READ More than What You See: Reinforcement Learning for Accurate and Coherent Audio Description Generations

2026-06-22Computer Vision and Pattern Recognition

Computer Vision and Pattern Recognition
AI summary

The authors created READ, a new way to teach computers to make better audio descriptions for blind and low-vision viewers. Instead of just guessing words one by one, their system uses reinforcement learning to improve the whole description based on how well it matches examples, its length, style, and how smoothly it tells a story. Tests showed that READ makes better, more natural-sounding descriptions than earlier methods. This approach shows that teaching models with rewards can help create clearer and more useful audio descriptions.

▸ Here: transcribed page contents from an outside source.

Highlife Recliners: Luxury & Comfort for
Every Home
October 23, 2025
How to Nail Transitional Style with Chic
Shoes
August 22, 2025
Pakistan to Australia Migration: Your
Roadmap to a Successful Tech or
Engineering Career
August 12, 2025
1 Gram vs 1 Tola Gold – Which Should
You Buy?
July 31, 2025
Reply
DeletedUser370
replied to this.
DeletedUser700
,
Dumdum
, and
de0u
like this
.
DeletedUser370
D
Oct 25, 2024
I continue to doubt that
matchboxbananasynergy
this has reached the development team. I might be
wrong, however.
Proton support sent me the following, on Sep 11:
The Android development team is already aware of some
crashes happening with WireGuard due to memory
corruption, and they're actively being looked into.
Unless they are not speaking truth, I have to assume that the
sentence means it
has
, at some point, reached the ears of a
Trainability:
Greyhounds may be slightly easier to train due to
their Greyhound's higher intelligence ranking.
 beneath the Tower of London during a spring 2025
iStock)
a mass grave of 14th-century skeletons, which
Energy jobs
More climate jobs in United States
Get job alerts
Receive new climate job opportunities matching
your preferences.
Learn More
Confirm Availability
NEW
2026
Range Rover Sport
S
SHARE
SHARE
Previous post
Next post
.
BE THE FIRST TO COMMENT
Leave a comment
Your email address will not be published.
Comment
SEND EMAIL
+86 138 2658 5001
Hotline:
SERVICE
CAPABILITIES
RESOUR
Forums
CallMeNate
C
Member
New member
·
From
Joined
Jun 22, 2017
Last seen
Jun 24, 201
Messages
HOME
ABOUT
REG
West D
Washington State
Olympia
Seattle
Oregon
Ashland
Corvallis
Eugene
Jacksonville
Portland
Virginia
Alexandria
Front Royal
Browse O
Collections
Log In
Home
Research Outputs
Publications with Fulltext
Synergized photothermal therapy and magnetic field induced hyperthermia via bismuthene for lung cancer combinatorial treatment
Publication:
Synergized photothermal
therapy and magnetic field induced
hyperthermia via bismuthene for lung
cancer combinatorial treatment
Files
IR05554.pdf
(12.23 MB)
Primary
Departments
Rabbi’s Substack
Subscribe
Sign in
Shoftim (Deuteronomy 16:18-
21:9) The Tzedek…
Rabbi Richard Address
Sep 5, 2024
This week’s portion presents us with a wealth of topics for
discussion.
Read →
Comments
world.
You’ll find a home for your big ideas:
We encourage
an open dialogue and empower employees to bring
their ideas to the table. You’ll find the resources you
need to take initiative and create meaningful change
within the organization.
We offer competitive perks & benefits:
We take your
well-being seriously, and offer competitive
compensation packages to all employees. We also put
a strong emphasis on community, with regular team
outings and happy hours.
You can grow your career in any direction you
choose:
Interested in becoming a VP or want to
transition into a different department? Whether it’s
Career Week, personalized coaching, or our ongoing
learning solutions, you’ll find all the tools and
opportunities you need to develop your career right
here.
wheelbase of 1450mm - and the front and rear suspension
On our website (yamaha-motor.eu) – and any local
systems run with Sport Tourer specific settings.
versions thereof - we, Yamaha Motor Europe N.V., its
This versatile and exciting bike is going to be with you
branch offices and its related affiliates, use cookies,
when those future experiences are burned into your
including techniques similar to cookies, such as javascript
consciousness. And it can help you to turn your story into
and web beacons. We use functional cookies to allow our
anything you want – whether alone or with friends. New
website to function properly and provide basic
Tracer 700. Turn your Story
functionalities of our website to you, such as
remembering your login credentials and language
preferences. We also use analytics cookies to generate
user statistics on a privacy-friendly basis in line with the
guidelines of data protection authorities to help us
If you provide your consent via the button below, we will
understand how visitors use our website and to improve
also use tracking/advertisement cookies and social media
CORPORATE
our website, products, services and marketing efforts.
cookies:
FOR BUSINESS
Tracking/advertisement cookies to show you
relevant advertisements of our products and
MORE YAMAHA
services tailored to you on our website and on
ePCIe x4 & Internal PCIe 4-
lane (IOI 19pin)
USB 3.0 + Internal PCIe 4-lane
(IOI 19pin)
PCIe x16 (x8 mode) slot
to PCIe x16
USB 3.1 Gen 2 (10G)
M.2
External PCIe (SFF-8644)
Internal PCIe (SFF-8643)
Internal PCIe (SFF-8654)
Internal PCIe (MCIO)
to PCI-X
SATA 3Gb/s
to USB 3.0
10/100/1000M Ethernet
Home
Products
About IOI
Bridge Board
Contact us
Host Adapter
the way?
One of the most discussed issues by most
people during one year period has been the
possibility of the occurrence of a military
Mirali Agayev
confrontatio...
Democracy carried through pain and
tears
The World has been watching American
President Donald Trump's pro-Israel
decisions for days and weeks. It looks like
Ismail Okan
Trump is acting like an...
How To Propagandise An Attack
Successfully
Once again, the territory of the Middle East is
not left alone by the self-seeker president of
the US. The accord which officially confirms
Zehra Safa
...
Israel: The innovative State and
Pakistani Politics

Audio DescriptionReinforcement LearningMultimodal ModelsSequence OptimizationNext-token PredictionNarrative CoherenceMAD-EvalCMD-ADTV-ADReference Matching
Authors
Bo Fang, Xinyao Zhang, Yuxin Song, Hui Zhang, Hang Zhou, Antoni B. Chan
Abstract
Audio Description aims to generate concise narrations of essential visual content in audio-visual media for blind and low-vision audiences. Existing methods either rely on prompting off-the-shelf multimodal models, which often mismatch AD style, or partially optimize training-based systems with next-token prediction, which under-explores model capacity and biases generation toward generic expressions. We present READ, the first reinforcement-learning (RL) framework for training-based AD generation. READ formulates AD as sequence-level optimization with reference-matching, length, and format rewards, and further introduces a dedicated coherence reward under context-aware supervision to promote narratively coherent descriptions. Experiments on MAD-Eval, CMD-AD, and TV-AD show that READ substantially outperforms prior methods across diverse evaluation metrics. Our results highlight RL as a promising paradigm for accurate and coherent AD generation. Our codes, models, and benchmark results will be publicly available.